Building the table of the lengths of common subsequences is the first step. Once we have our table of subsequence lengths, we can backtrack through it to get the indexes of the common objects. This technique also documented in a few places, including both of the links above. After that, we use the commonIndexes
to find the addedIndexes
and the removedIndexes
.
Usage
If all you need is the common indexes, there is a convenience method for you:
- (NSIndexSet*) indexesOfCommonElementsWithArray:(NSArray*)array;
Once you have the NSIndexSet
you can call -[NSArray objectsAtIndexes:]
to easily get access to the objects themselves.

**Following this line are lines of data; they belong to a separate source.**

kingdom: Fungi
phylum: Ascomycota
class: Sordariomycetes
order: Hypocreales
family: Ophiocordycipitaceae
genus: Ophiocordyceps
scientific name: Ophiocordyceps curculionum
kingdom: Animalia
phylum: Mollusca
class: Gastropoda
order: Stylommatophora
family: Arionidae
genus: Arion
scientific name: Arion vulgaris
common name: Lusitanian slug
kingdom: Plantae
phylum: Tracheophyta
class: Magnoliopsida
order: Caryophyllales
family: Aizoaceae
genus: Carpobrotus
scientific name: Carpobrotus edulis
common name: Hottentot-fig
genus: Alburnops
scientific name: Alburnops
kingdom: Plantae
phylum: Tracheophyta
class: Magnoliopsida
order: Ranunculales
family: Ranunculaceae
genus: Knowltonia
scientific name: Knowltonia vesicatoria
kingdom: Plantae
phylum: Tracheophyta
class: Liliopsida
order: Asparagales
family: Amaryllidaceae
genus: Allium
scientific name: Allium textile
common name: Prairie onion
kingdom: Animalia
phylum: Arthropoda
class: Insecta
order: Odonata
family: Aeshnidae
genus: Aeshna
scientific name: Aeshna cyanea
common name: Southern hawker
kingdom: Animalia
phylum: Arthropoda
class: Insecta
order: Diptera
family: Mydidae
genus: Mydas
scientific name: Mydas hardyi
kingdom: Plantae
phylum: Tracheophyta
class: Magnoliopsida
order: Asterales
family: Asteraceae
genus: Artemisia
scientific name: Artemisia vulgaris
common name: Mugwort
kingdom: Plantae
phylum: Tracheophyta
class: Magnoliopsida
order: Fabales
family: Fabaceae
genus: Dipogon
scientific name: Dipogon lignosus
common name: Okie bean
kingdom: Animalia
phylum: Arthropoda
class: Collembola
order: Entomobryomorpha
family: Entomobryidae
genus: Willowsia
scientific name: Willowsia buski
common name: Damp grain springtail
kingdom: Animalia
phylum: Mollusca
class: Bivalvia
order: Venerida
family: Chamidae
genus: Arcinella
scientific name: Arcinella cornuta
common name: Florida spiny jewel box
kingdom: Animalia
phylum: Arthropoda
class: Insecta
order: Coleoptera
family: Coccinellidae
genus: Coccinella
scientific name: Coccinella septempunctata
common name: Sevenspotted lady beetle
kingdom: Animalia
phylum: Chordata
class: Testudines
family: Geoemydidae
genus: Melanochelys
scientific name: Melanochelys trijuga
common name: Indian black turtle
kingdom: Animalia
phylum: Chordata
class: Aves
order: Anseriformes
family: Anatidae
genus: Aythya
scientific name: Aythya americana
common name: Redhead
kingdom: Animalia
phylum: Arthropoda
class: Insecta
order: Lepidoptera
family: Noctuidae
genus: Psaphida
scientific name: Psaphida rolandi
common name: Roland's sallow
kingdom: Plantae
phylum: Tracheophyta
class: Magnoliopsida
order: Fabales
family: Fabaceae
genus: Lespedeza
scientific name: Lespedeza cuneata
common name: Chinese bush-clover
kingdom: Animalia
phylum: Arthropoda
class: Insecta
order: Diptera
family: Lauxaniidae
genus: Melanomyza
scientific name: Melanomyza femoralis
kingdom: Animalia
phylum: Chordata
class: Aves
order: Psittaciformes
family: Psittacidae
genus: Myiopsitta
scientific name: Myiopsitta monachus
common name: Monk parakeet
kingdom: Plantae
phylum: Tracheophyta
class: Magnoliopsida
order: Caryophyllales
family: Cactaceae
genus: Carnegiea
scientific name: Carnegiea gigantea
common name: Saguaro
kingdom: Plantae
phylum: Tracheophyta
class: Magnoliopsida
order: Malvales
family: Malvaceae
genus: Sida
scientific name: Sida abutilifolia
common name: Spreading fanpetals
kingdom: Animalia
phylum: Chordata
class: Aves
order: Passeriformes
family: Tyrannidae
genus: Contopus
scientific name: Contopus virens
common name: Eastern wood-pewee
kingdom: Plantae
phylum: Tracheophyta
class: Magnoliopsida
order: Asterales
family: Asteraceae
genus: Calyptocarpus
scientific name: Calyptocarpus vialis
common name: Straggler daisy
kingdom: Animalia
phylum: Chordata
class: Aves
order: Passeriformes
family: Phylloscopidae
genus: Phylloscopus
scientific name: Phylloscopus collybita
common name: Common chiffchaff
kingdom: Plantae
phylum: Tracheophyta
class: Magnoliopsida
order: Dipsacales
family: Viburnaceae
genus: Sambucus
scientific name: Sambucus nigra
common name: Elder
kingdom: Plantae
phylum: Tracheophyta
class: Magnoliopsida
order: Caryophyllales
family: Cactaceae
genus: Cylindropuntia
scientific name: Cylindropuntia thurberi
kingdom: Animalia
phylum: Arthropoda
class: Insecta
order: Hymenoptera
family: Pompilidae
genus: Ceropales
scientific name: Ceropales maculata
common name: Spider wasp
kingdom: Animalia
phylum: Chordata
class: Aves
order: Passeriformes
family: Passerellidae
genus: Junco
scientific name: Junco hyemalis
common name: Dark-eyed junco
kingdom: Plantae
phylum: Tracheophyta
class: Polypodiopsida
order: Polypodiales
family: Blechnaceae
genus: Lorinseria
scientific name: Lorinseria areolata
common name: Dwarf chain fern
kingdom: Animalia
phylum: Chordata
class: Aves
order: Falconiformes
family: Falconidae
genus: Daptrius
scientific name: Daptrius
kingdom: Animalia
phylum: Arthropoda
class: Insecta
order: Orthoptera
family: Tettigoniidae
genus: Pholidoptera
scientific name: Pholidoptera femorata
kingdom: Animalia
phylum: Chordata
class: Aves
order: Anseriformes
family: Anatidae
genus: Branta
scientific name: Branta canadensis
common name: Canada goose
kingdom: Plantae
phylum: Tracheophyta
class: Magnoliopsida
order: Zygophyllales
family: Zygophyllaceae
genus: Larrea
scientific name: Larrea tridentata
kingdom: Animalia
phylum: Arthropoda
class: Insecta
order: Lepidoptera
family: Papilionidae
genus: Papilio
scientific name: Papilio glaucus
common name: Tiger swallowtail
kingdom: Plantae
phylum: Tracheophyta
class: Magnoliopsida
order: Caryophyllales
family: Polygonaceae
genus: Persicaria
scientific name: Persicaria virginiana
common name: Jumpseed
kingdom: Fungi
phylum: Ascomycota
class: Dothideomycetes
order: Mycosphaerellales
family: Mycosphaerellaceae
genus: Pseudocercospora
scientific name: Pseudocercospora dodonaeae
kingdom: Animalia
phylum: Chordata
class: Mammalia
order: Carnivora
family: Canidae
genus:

Of course, this is Cocoa, and we want to be able to use this information with UIKit, namely, UITableView
and UICollectionView
. To get indexes for use with the - insertRowsAtIndexPaths:withRowAnimation:
and -deleteRowsAtIndexPaths:withRowAnimation:
methods, use the second method provided. It has two inout
parameters that return the extra data that is needed.
- (NSIndexSet*) indexesOfCommonElementsWithArray:(NSArray*)array addedIndexes:(NSIndexSet**)addedIndexes removedIndexes:(NSIndexSet**)removedIndexes;
General Case Implementation
You can see that a sample implementation (for any general set of data!) is pretty simple.
NSIndexSet *addedIndexes, *removedIndexes;
[oldData indexesOfCommonElementsWithArray:newData addedIndexes:&addedIndexes removedIndexes:&removedIndexes];
self.dataSource = newData;
NSMutableArray *indexPathsToAdd = [NSMutableArray array], *indexPathsToDelete = [NSMutableArray array];
[addedIndexes enumerateIndexesUsingBlock:^(NSUInteger idx, BOOL *stop) {
[indexPathsToAdd addObject:[NSIndexPath indexPathForRow:idx inSection:0]];
}];
[removedIndexes enumerateIndexesUsingBlock:^(NSUInteger idx, BOOL *stop) {
[indexPathsToDelete addObject:[NSIndexPath indexPathForRow:idx inSection:0]];
}];
[_tableView beginUpdates];
[_tableView insertRowsAtIndexPaths:indexPathsToAdd withRowAnimation:UITableViewRowAnimationAutomatic];
[_tableView deleteRowsAtIndexPaths:indexPathsToDelete withRowAnimation:UITableViewRowAnimationAutomatic];
[_tableView endUpdates];
Note about the addedIndexes
The key to finding the right indexes for adding was (as always) in the Apple documentation:
[
UITableView
] defers any insertions of rows or sections until after it has handled the deletions of rows or sections.
This means the deleted objects have to be found first. Once they've been removed, we have only the common objects left. We can then compare the new array to the list of common objects, and find the indexes that the new tableview rows will need to be added at.